Thursday, March 12, 2009

Dekanting fluid thought

“In the land of the blind, the man with the one eye rules all”

This quote was one that stuck out from the movie Minority Reports (and due to Tom Cruises horrible acting it is one of the few things I remember). It sheds light on the argument by Kant, we can recognize restrictions on what we will be able to know. Like the quote above, Mason feels like we would not be able to put an objective barrier to what we can or cannot understand. We would not be able to tell that we are blind and that the man with the one eye will never know what experiences the blind will go through. However although the one eyed man doesn’t see the whole picture, he knows that others can see nothing, and this is why I feel like Kant’s argument has some merit.

To some degree I do believe Mason, but I also feel justified in accepting some points that Kant makes. Kant’s philosophy has solid ground in saying that everything that we understand is what we perceive to understand by using the building blocks of experiences that we think is objective. If we are to say that there is a dog in the window. We define dog by certain rules and we define window by another certain rules.  These blocks of knowledge are put together to form what we understand to be in the window.  The example which was used in class about how if we all jumped on a magic school bus and flew to mars, we would only define those items by the terms that are natural to earth, and make new terms with relation to our experiences on earth.

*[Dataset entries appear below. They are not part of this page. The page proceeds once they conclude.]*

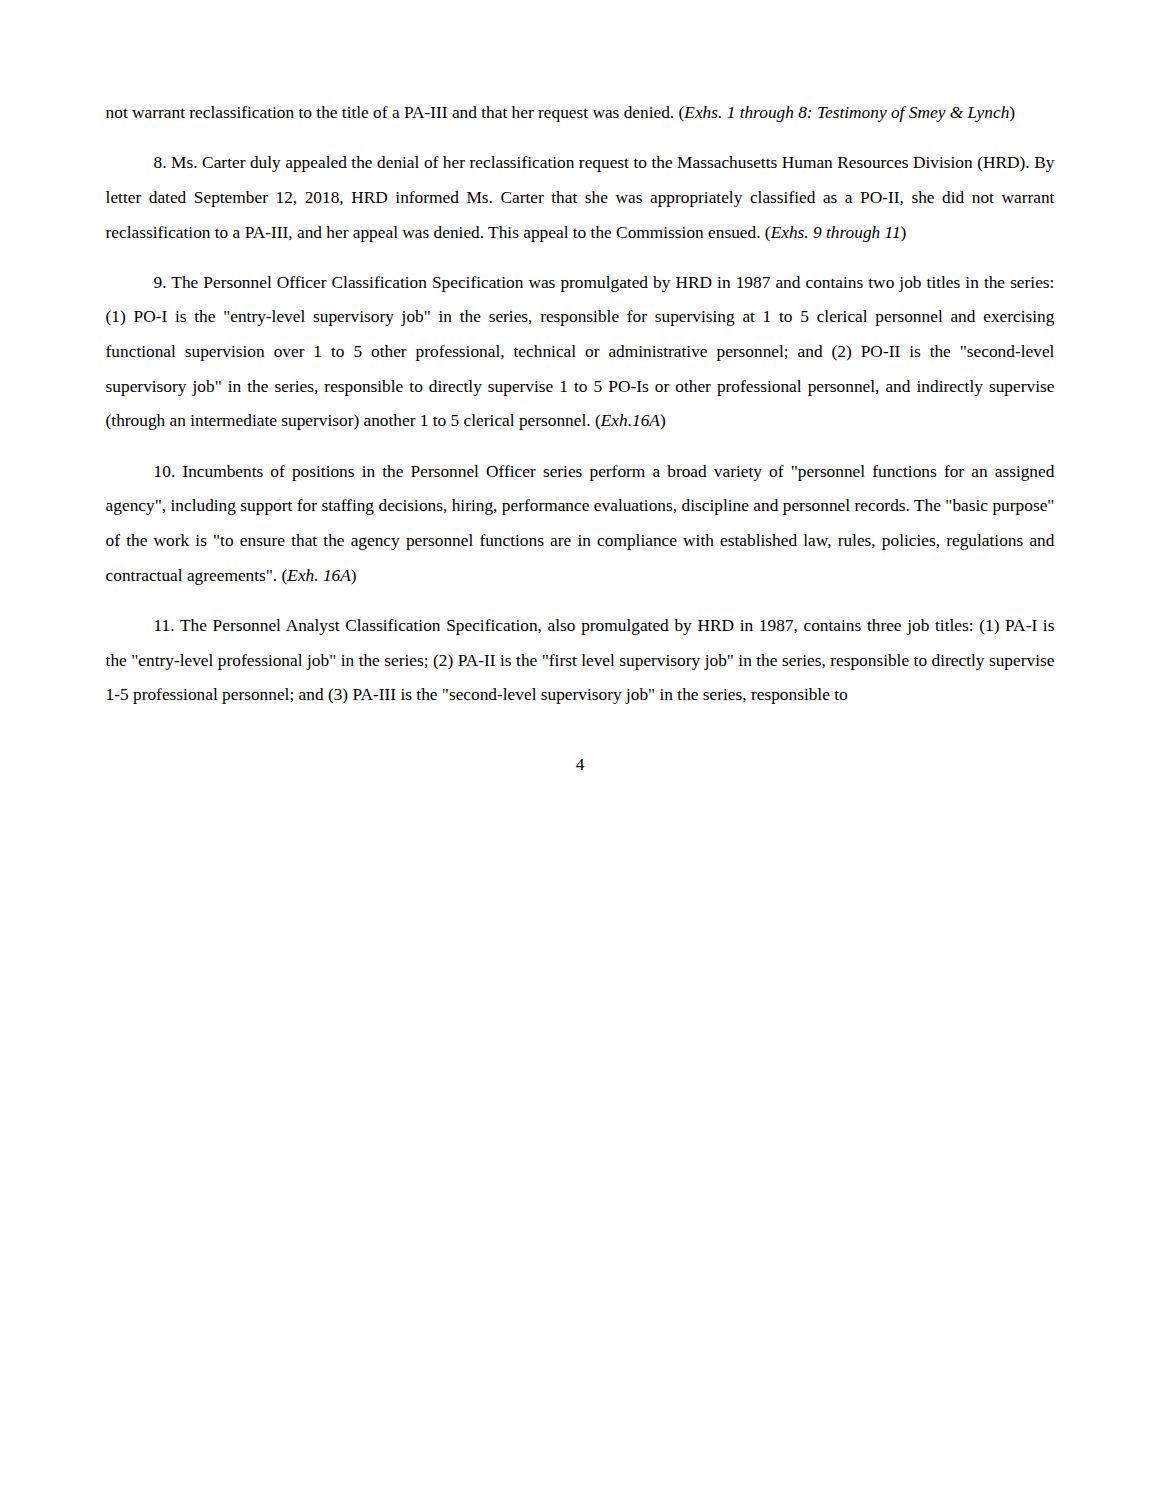not warrant reclassification to the title of a PA-III and that her request was denied. (Exhs. 1 through 8: Testimony of Smey & Lynch)
8. Ms. Carter duly appealed the denial of her reclassification request to the Massachusetts Human Resources Division (HRD). By letter dated September 12, 2018, HRD informed Ms. Carter that she was appropriately classified as a PO-II, she did not warrant reclassification to a PA-III, and her appeal was denied. This appeal to the Commission ensued. (Exhs. 9 through 11)
9. The Personnel Officer Classification Specification was promulgated by HRD in 1987 and contains two job titles in the series: (1) PO-I is the "entry-level supervisory job" in the series, responsible for supervising at 1 to 5 clerical personnel and exercising functional supervision over 1 to 5 other professional, technical or administrative personnel; and (2) PO-II is the "second-level supervisory job" in the series, responsible to directly supervise 1 to 5 PO-Is or other professional personnel, and indirectly supervise (through an intermediate supervisor) another 1 to 5 clerical personnel. (Exh.16A)
10. Incumbents of positions in the Personnel Officer series perform a broad variety of "personnel functions for an assigned agency", including support for staffing decisions, hiring, performance evaluations, discipline and personnel records. The "basic purpose" of the work is "to ensure that the agency personnel functions are in compliance with established law, rules, policies, regulations and contractual agreements". (Exh. 16A)
11. The Personnel Analyst Classification Specification, also promulgated by HRD in 1987, contains three job titles: (1) PA-I is the "entry-level professional job" in the series; (2) PA-II is the "first level supervisory job" in the series, responsible to directly supervise 1-5 professional personnel; and (3) PA-III is the "second-level supervisory job" in the series, responsible to
4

Another example would be if we weren’t born on earth but instead in a virtual machine in which we saw and felt nothing. We could probable not define anything since we have no building blocks to build relation from. If all of a sudden there were three dots and that is all you could see, everything that you could think about would revolve around those three dots. To give mason credit there is no way for them to realize that they won’t understand the world in the same way we do because they only were exposed to a certain world.

                So the question then comes, if people couldn’t realize they could not understand anything above the three dots, then isn’t Mason right in saying that we cannot say that there is ever a barrier to understanding because we can never see it? My theory is that we have come to an understanding that we have built worlds from blocks of what we understand, the mere fact that we continually are building experiences from other experiences make it seem that there is never one concrete static box that can be filled and defined, but instead an ever fluid mixture that swishes around and we just choose to be justified in certain solid beliefs because we had the ability to find an undefined X and took the opportunity to bring it into terms of known Y’s and Z’s.

                When Kant states that nothing can be completely understood, Mason refutes him by stating that it is a circular argument that you are saying “you cannot understand what you cannot understand”. However if you recognize that you define the world by what you understand, you are dependent on what you understand being in some way be true. Since that can never be proven, your ability to understand will have a barrier.